ESSENTIAL

CompleteTwilightZoneBlu-rayCoverBaja

For my money only three series in the history of television can be called masterpieces — The Twilight Zone, Upstairs, Downstairs and Breaking Bad.

The Twilight Zone, being an anthology show, is the most uneven of the three, with many different writers and directors and actors contributing content over the run of the series.  It featured several types of genres, from sci-fi to the supernatural.  Even so, the quality of the work is consistently high, and quite often brilliant.

Almost all of the episodes, of whatever genre, deal with subterranean modern anxieties, centering on the themes of personal isolation and the inherent, bewildering threats of advancing technology — themes that continue to haunt contemporary life.  These themes give the series a rough sort of coherence and an enduring relevance.

You can buy the whole series in a wonderful new Blu-ray edition, packed with supplements.  It belongs in every civilized home.

2 thoughts on “ESSENTIAL

  1. I think this show raises core questions, honestly I do, about the nature of what is lasting.
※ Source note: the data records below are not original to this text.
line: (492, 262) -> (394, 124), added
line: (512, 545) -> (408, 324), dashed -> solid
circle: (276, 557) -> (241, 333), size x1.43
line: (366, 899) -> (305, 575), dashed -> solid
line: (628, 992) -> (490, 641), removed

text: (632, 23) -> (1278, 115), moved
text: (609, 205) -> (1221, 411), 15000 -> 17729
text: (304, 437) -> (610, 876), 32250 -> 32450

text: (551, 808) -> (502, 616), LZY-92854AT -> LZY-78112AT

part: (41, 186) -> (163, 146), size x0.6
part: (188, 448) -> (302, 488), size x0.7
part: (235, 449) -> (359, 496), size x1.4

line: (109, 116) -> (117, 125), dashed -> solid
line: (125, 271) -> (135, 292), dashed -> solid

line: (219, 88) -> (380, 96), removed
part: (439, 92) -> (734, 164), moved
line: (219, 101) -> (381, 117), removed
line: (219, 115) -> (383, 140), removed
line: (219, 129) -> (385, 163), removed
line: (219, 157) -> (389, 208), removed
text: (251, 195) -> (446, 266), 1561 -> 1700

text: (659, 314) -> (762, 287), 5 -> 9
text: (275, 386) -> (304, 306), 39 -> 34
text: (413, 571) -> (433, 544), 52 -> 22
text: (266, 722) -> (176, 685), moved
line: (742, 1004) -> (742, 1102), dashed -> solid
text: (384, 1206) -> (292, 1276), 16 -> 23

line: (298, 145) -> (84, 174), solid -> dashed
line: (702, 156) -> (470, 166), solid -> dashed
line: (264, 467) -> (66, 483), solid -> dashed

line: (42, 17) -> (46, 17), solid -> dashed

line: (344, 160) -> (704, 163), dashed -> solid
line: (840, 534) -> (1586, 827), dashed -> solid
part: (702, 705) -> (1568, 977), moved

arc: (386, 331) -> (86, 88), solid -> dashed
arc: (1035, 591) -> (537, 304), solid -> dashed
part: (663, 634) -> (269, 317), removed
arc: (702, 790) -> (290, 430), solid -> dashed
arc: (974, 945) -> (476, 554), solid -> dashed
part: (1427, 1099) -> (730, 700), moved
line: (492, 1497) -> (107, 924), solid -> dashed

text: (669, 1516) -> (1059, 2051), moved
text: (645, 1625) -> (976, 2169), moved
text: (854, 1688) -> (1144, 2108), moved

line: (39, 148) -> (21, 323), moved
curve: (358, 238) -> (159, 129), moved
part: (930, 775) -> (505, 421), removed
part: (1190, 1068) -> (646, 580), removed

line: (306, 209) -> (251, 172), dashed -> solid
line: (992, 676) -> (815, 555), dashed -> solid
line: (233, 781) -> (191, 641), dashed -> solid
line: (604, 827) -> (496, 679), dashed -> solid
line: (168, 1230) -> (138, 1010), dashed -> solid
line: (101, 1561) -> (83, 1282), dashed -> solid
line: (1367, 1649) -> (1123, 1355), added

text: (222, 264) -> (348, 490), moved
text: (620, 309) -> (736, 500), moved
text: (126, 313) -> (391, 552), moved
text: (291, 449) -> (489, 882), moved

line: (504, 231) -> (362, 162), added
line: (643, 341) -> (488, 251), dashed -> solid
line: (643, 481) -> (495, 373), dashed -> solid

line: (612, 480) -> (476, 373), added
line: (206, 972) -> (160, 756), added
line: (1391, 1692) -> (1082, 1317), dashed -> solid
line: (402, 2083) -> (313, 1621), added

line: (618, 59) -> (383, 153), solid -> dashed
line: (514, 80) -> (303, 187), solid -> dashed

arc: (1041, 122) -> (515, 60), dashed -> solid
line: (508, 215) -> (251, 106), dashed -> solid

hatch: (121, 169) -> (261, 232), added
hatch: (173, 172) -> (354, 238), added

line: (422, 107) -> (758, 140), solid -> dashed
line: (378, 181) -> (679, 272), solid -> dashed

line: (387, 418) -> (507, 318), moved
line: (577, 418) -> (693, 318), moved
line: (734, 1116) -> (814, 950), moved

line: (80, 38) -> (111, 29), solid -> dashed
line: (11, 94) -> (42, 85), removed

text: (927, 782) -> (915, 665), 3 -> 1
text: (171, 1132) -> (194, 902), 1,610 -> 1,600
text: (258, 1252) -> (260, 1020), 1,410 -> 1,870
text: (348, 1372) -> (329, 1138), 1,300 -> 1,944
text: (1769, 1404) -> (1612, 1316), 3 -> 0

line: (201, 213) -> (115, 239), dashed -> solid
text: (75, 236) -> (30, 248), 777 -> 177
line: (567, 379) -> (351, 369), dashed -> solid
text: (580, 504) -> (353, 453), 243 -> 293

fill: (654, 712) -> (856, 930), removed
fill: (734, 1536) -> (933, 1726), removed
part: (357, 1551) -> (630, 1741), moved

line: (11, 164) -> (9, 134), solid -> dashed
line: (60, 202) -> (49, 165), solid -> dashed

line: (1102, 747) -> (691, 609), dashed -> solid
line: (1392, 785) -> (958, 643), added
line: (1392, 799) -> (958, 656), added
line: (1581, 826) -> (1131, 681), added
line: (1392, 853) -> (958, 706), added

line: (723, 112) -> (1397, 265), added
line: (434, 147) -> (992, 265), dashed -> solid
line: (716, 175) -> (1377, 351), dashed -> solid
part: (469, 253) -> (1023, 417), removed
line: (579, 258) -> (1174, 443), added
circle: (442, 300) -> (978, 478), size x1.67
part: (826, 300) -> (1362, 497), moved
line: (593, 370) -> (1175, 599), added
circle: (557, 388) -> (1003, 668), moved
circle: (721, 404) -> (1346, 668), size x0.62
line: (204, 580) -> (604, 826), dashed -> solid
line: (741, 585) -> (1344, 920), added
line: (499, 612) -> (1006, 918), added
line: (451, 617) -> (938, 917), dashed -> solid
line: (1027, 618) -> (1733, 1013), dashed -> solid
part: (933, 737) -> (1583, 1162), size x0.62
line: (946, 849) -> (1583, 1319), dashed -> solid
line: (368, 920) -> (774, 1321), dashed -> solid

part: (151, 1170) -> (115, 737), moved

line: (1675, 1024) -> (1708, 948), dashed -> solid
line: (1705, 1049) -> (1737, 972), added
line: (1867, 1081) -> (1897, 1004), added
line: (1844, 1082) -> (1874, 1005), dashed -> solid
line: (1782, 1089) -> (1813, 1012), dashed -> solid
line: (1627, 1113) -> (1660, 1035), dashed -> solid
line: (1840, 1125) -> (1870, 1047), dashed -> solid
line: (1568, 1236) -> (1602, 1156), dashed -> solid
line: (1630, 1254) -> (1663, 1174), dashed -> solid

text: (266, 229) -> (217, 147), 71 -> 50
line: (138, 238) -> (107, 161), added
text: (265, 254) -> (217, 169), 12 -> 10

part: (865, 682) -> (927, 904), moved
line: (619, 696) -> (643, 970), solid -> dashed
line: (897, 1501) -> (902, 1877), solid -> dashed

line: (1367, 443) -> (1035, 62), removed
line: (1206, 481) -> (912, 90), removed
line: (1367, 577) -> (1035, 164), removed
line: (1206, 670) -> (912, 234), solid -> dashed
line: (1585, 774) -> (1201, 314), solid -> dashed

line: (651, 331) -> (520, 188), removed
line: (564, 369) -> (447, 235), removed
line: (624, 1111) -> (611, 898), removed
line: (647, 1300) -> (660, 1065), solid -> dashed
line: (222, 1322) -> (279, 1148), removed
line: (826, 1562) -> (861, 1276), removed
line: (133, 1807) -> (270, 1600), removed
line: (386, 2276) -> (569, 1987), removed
Feel like I’ve seen almost every one of them five or six times, and some of them, 15 or 20 (or 25) times; and they just don’t seem to date. Was it something about
    Rod Serling? (I feel like it must have been.) Or an amazing “serendipity” of different ‘dependent-arisings’ coming together for a one-time magical Thing?
    Beats me. But the evidence, as you point out, never fails to convince:
    The show will be being watching in the Year 2525.

    • Yes — I think you have to credit Serling for the show’s rough coherence of tone and theme over time, considering how varied the episodes were. It survives, as you suggest, because the half-conscious anxieties it addressed (in a mostly non-confrontational way) are still with us — and perhaps always will be.